Kaelen found himself caught in the depths of a gaze that refused to let him retreat into detached isolation. There was loss there - this was a woman who'd buried people she loved. But also strength to persevere and continue helping others heal in a world devoted to their suffering.
"Your father's faith is misplaced." He forced himself to turn, back to his meaningless map. "We're sellswords. We don’t fight for causes."
"And yet you're here." Mira rose, gathering her supplies with the same unhurried efficiency. "The food is there when you're ready. Even sellswords have to eat. Why don’t you?"
“Because I don’t take charity.” Kaelen muttered.
She moved toward the ladder, then paused.
"That boy, the one who almost wasted an arrow?” She looked over her shoulder at him. “His name is Dane. His father died in the plague two winters ago. His mother works herself to the bone trying to feed three younger ones. He volunteered for the wall because defenders get extra rations.Just in case you wanted to know who you're turning into 'obstacles that bleed.'"
Then she was gone, descending the ladder with careful grace, leaving behind the scent of bread and something else - the uncomfortable but emerging human spirit in a place where he was trying to suppress it.
Kaelen stared at the food for a long moment. His hand moved toward it but stopped when his eyes found her purposefully moving across the compound below. She stopped to check on an elderly woman who was struggling with a spear that was too heavy. Mira adjustedthe old woman's grip and murmured something that made the defender straighten with renewed purpose.
He glanced again in her direction even after she disappeared into the healer's tent, that competent presence leaving a void he hadn't expected. He grimaced as he admonished himself for the momentary lapse. This was exactly why they kept their distance from everyone else. Start seeing people instead of pieces on a board and you’ll start making mistakes, you’ll start thinking about life and death beyond the simple calculation of resources lost.
The sun climbed higher, burning away the last of the morning mist.

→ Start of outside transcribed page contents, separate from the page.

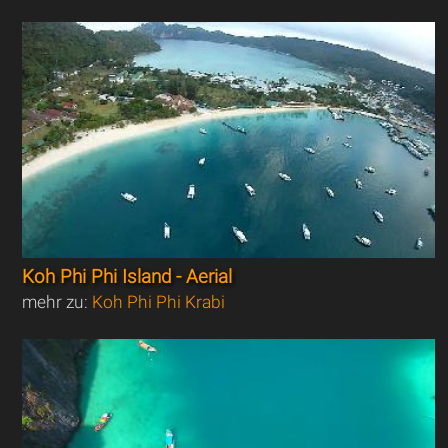
Koh Phi Phi Island - Aerial
mehr zu:
Koh Phi Phi Krabi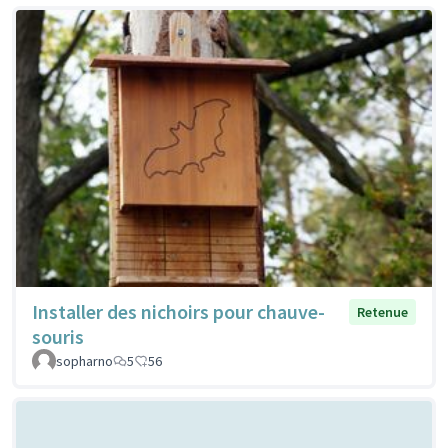
Installer des nichoirs pour chauve-
Retenue
souris
sopharno
5
56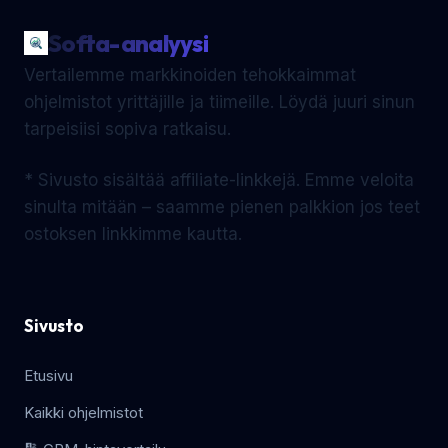
Softa-analyysi
Vertailemme markkinoiden tehokkaimmat
ohjelmistot yrittäjille ja tiimeille. Löydä juuri sinun
tarpeisiisi sopiva ratkaisu.
* Sivusto sisältää affiliate-linkkejä. Emme veloita
sinulta mitään – saamme pienen palkkion jos teet
ostoksen linkkimme kautta.
Sivusto
Etusivu
Kaikki ohjelmistot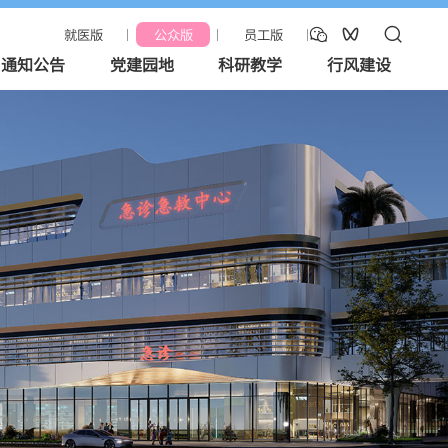



就医版
公众版
员工版
通知公告
党建园地
科研教学
行风建设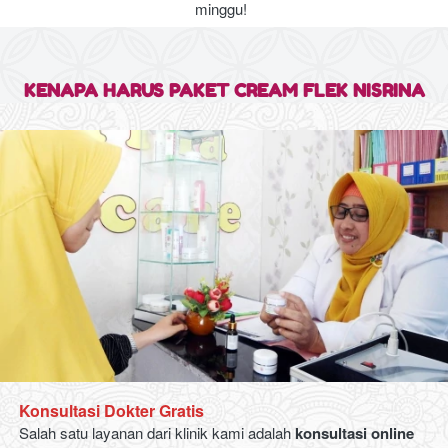
minggu!  
KENAPA HARUS PAKET CREAM FLEK NISRINA
Konsultasi Dokter Gratis
Salah satu layanan dari klinik kami adalah 
konsultasi online 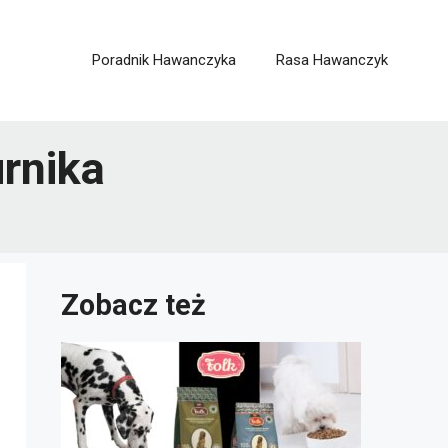
Poradnik Hawanczyka
Rasa Hawanczyk
rnika
Zobacz też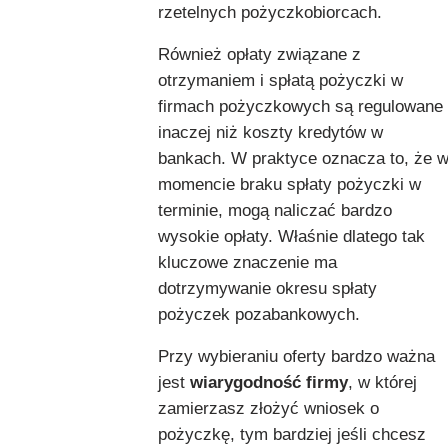
rzetelnych pożyczkobiorcach.
Również opłaty związane z
otrzymaniem i spłatą pożyczki w
firmach pożyczkowych są regulowane
inaczej niż koszty kredytów w
bankach. W praktyce oznacza to, że 
momencie braku spłaty pożyczki w
terminie, mogą naliczać bardzo
wysokie opłaty. Właśnie dlatego tak
kluczowe znaczenie ma
dotrzymywanie okresu spłaty
pożyczek pozabankowych.
Przy wybieraniu oferty bardzo ważna
jest
wiarygodność firmy
, w której
zamierzasz złożyć wniosek o
pożyczkę, tym bardziej jeśli chcesz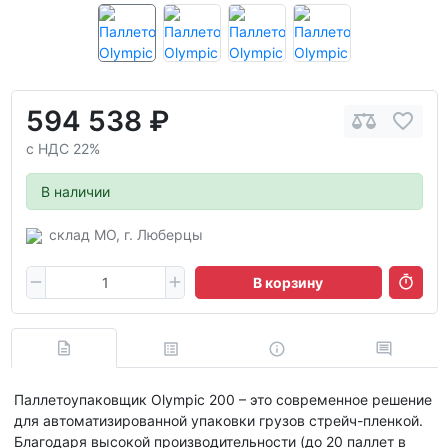
594 538 ₽
с НДС 22%
В наличии
склад МО, г. Люберцы
В корзину
Паллетоупаковщик Olympic 200 – это современное решение
для автоматизированной упаковки грузов стрейч-пленкой.
Благодаря высокой производительности (до 20 паллет в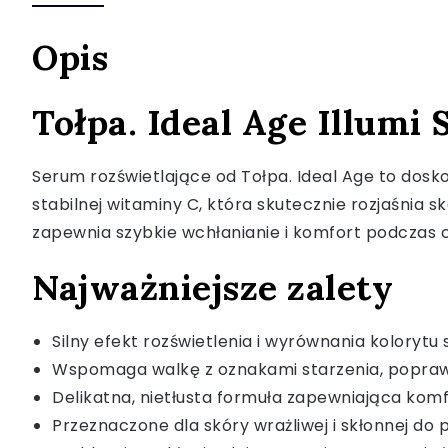
Opis
Tołpa. Ideal Age Illumi
Serum rozświetlające od Tołpa. Ideal Age to dosk
stabilnej witaminy C, która skutecznie rozjaśnia 
zapewnia szybkie wchłanianie i komfort podczas 
Najważniejsze zalety
Silny efekt rozświetlenia i wyrównania kolorytu 
Wspomaga walkę z oznakami starzenia, popraw
Delikatna, nietłusta formuła zapewniająca kom
Przeznaczone dla skóry wrażliwej i skłonnej do 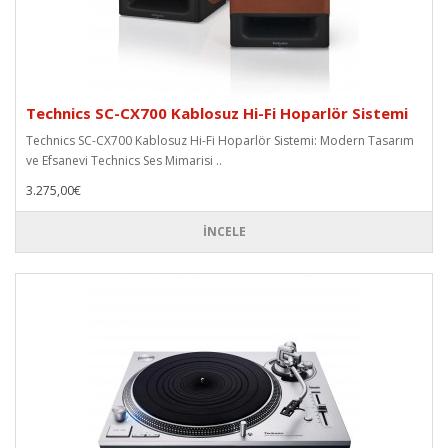
Technics SC-CX700 Kablosuz Hi-Fi Hoparlör Sistemi
Technics SC-CX700 Kablosuz Hi-Fi Hoparlör Sistemi: Modern Tasarım
ve Efsanevi Technics Ses Mimarisi ..
3.275,00€
İNCELE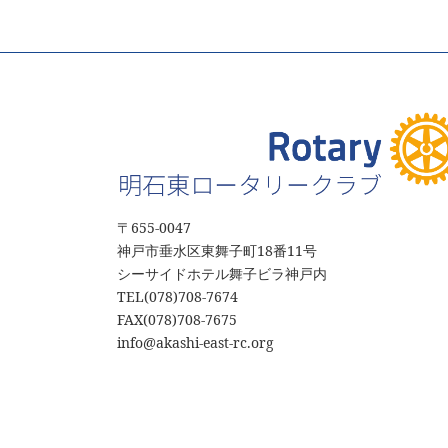
〒655‐0047
神戸市垂水区東舞子町18番11号
シーサイドホテル舞子ビラ神戸内
TEL(078)708-7674
FAX(078)708-7675
info@akashi-east-rc.org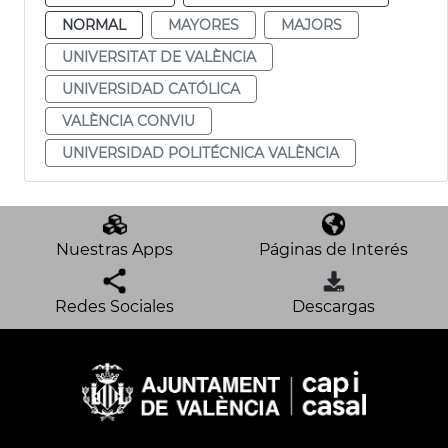
NORMAL
MAYORES
MAJORS
UNIVERSITAT DE VALÈNCIA
UNIVERSIDAD CATÓLICA
VALÈNCIA CONVIU
UNIVERSIDAD POLITÉCNICA VALÈNCIA
Nuestras Apps
Páginas de Interés
Redes Sociales
Descargas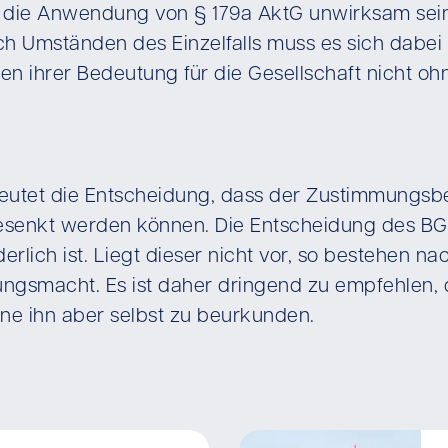
 die Anwendung von § 179a AktG unwirksam sein
h Umständen des Einzelfalls muss es sich dabei
n ihrer Bedeutung für die Gesellschaft nicht o
deutet die Entscheidung, dass der Zustimmungs
esenkt werden können. Die Entscheidung des BG
rlich ist. Liegt dieser nicht vor, so bestehen n
ungsmacht. Es ist daher dringend zu empfehlen
ne ihn aber selbst zu beurkunden.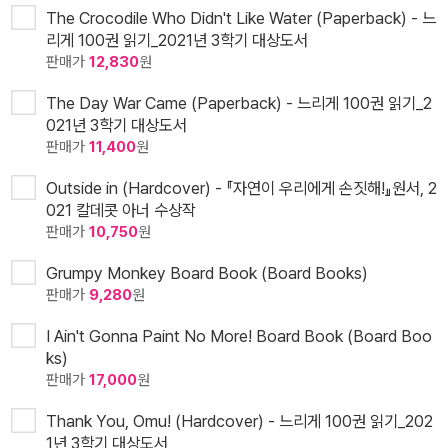
The Crocodile Who Didn't Like Water (Paperback) - 느
리게 100권 읽기_2021년 3학기 대상도서
판매가
12,830
원
The Day War Came (Paperback) - 느리게 100권 읽기_2
021년 3학기 대상도서
판매가
11,400
원
Outside in (Hardcover) - 『자연이 우리에게 손짓해!』원서, 2
021 칼데콧 아너 수상작
판매가
10,750
원
Grumpy Monkey Board Book (Board Books)
판매가
9,280
원
I Ain't Gonna Paint No More! Board Book (Board Boo
ks)
판매가
17,000
원
Thank You, Omu! (Hardcover) - 느리게 100권 읽기_202
1년 3학기 대상도서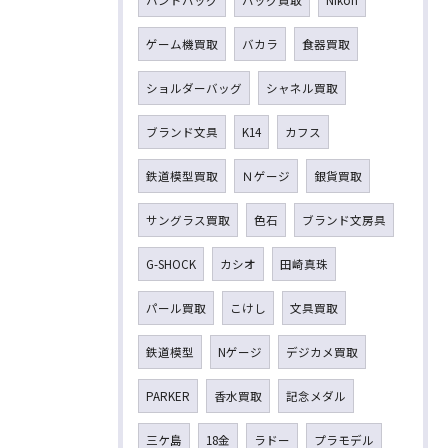
ハンドバッグ
バッグ買取
Nikon
ゲーム機買取
バカラ
食器買取
ショルダーバッグ
シャネル買取
ブランド文具
K14
カフス
鉄道模型買取
Ｎゲージ
銀貨買取
サングラス買取
色石
ブランド文房具
G-SHOCK
カシオ
田崎真珠
パール買取
こけし
文具買取
鉄道模型
Nゲージ
デジカメ買取
PARKER
香水買取
記念メダル
三ケ島
18金
ラドー
プラモデル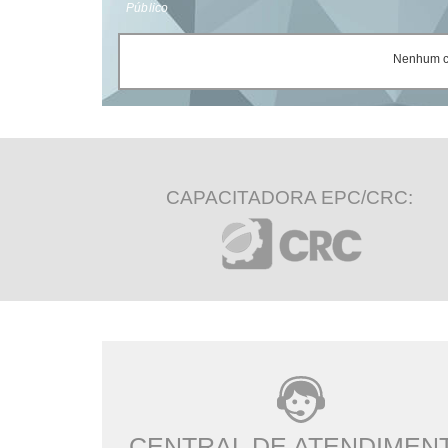
Público
Nenhum ce
CAPACITADORA EPC/CRC:
CENTRAL DE ATENDIMEN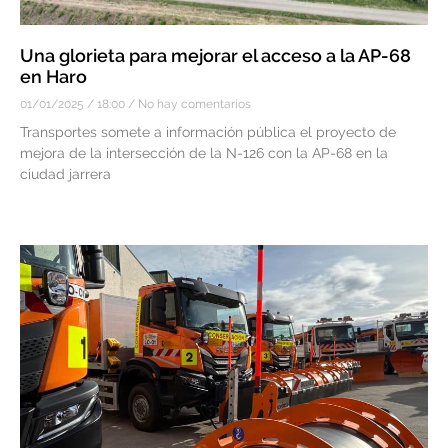
Una glorieta para mejorar el acceso a la AP-68
en Haro
01/01/2025
18:00
No hay comentarios
Transportes somete a información pública el proyecto de
mejora de la intersección de la N-126 con la AP-68 en la
ciudad jarrera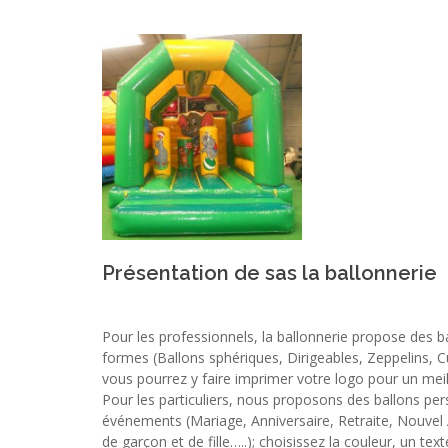
Présentation de sas la ballonnerie
Pour les professionnels, la ballonnerie propose des ba
formes (Ballons sphériques, Dirigeables, Zeppelins, 
vous pourrez y faire imprimer votre logo pour un me
Pour les particuliers, nous proposons des ballons pe
événements (Mariage, Anniversaire, Retraite, Nouvel A
de garçon et de fille…..); choisissez la couleur, un tex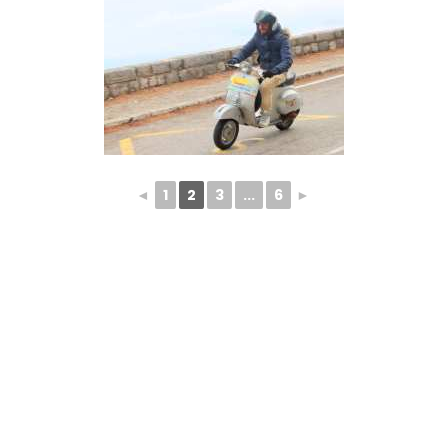
◄
1
2
3
...
6
►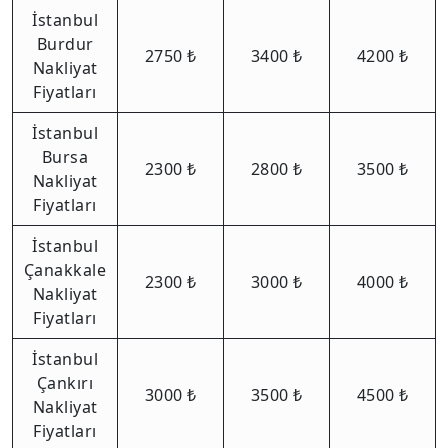
İstanbul
Burdur
2750 ₺
3400 ₺
4200 ₺
Nakliyat
Fiyatları
İstanbul
Bursa
2300 ₺
2800 ₺
3500 ₺
Nakliyat
Fiyatları
İstanbul
Çanakkale
2300 ₺
3000 ₺
4000 ₺
Nakliyat
Fiyatları
İstanbul
Çankırı
3000 ₺
3500 ₺
4500 ₺
Nakliyat
Fiyatları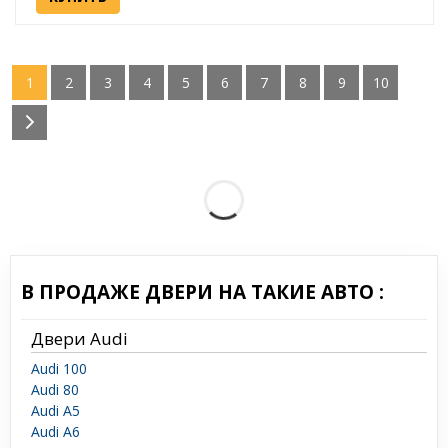
1
2
3
4
5
6
7
8
9
10
В ПРОДАЖЕ ДВЕРИ НА ТАКИЕ АВТО :
Двери Audi
Audi 100
Audi 80
Audi A5
Audi A6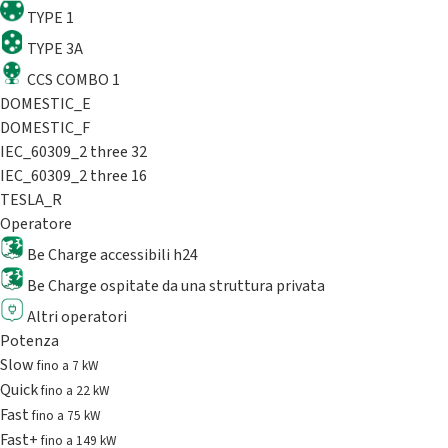
TYPE 1
TYPE 3A
CCS COMBO 1
DOMESTIC_E
DOMESTIC_F
IEC_60309_2 three 32
IEC_60309_2 three 16
TESLA_R
Operatore
Be Charge accessibili h24
Be Charge ospitate da una struttura privata
Altri operatori
Potenza
Slow
fino a 7 kW
Quick
fino a 22 kW
Fast
fino a 75 kW
Fast+
fino a 149 kW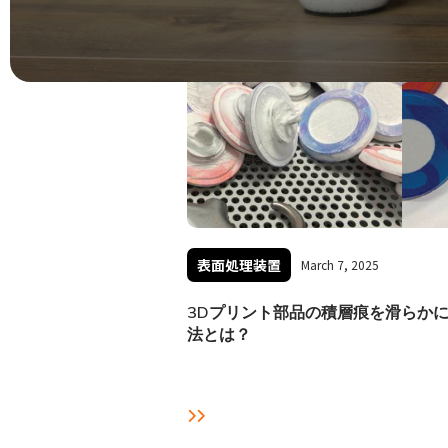
表面処理装置
March 7, 2025
3Dプリント部品の積層痕を滑らか
法とは？
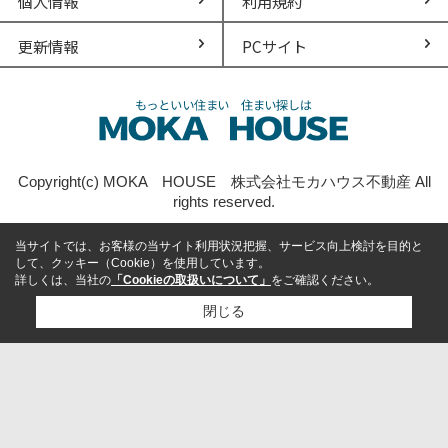
個人情報
利用規約
更新情報
PCサイト
Copyright(c) MOKA HOUSE 株式会社モカハウス不動産 All
rights reserved.
当サイトでは、お客様の当サイト利用状況把握、サービス向上検討を目的と
して、クッキー（Cookie）を使用しています。
詳しくは、当社の
「Cookieの取扱いについて」
をご確認ください。
閉じる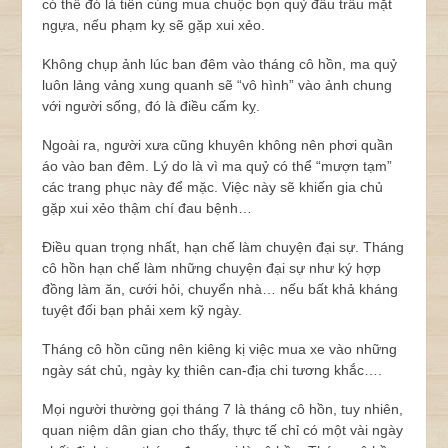
có thể đó là tiền cúng mua chuộc bọn quỷ đầu trâu mặt
ngựa, nếu phạm kỵ sẽ gặp xui xẻo.
Không chụp ảnh lúc ban đêm vào tháng cô hồn, ma quỷ
luôn lảng vảng xung quanh sẽ “vô hình” vào ảnh chung
với người sống, đó là điều cấm kỵ.
Ngoài ra, người xưa cũng khuyên không nên phơi quần
áo vào ban đêm. Lý do là vì ma quỷ có thể “mượn tạm”
các trang phục này để mặc. Việc này sẽ khiến gia chủ
gặp xui xẻo thậm chí đau bệnh…
Điều quan trọng nhất, hạn chế làm chuyện đại sự. Tháng
cô hồn hạn chế làm những chuyện đại sự như ký hợp
đồng làm ăn, cưới hỏi, chuyển nhà… nếu bất khả kháng
tuyệt đối bạn phải xem kỹ ngày.
Tháng cô hồn cũng nên kiêng kị việc mua xe vào những
ngày sát chủ, ngày kỵ thiên can-địa chi tương khắc….
Mọi người thường gọi tháng 7 là tháng cô hồn, tuy nhiên,
quan niệm dân gian cho thấy, thực tế chỉ có một vài ngày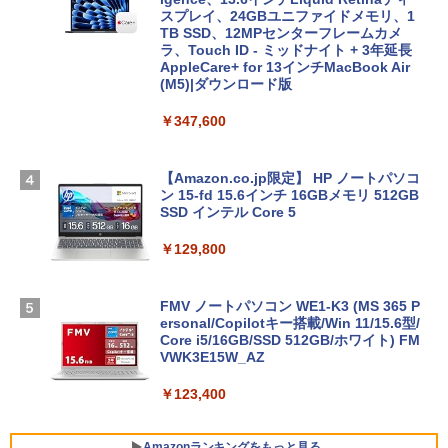
スプレイ、24GBユニファイドメモリ、1
TB SSD、12MPセンターフレームカメ
ラ、Touch ID - ミッドナイト + 3年延長
AppleCare+ for 13インチMacBook Air
(M5)|ダウンロード版
￥347,600
【Amazon.co.jp限定】 HP ノートパソコ
ン 15-fd 15.6インチ 16GBメモリ 512GB
SSD インテル Core 5
￥129,800
FMV ノートパソコン WE1-K3 (MS 365 P
ersonal/Copilotキー搭載/Win 11/15.6型/
Core i5/16GB/SSD 512GB/ホワイト) FM
VWK3E15W_AZ
￥123,400
Amazonランキングをもっと見る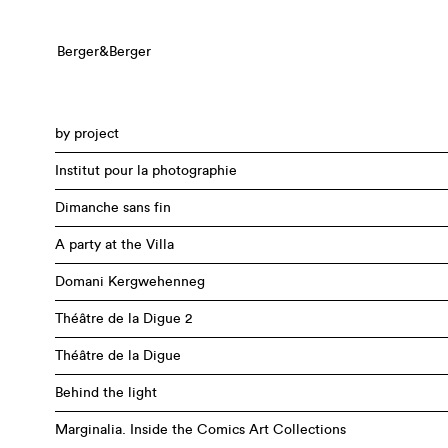
Berger&Berger
by project
Institut pour la photographie
Dimanche sans fin
A party at the Villa
Domani Kergwehenneg
Théâtre de la Digue 2
Théâtre de la Digue
Behind the light
Marginalia. Inside the Comics Art Collections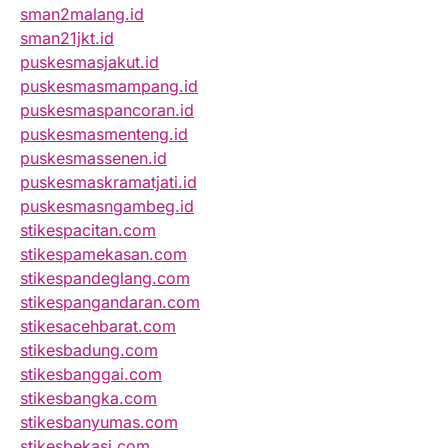
sman2malang.id
sman21jkt.id
puskesmasjakut.id
puskesmasmampang.id
puskesmaspancoran.id
puskesmasmenteng.id
puskesmassenen.id
puskesmaskramatjati.id
puskesmasngambeg.id
stikespacitan.com
stikespamekasan.com
stikespandeglang.com
stikespangandaran.com
stikesacehbarat.com
stikesbadung.com
stikesbanggai.com
stikesbangka.com
stikesbanyumas.com
stikesbekasi.com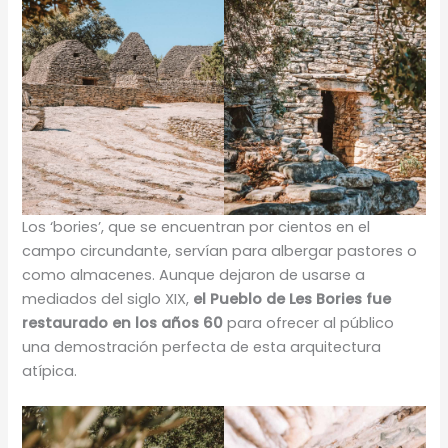
Los ‘bories’, que se encuentran por cientos en el
campo circundante, servían para albergar pastores o
como almacenes. Aunque dejaron de usarse a
mediados del siglo XIX,
el Pueblo de Les Bories fue
restaurado en los años 60
para ofrecer al público
una demostración perfecta de esta arquitectura
atípica.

The scouts were gone, but their message was written in the fear on defenders' faces and the nerves of fidgeting hands constantly trying to adjust to the weapons they were forced to hold.
Four days. Maybe five. Then the theatrics would end and the dying would begin in earnest.
Kaelen forced his attention back to his map, to angles and distances and the cold mathematics of defense. But the bread sat there, patient as stone, and the ghost of green eyes lingered in his peripheral vision like an accusation he couldn't name.
Below, Thornhaven continued its transformation from village to battlefield, and somewhere in the healer's tent, a woman who saw people where he saw obstacles continued her work of keeping hope alive in a place where it was harder than ever to find.
They had survived the scouts, shown them that they wouldn’t back down without a fight. But it was only the first movement in a dance that everyone knew would end in blood. The only question was who would be left when the music finally stopped.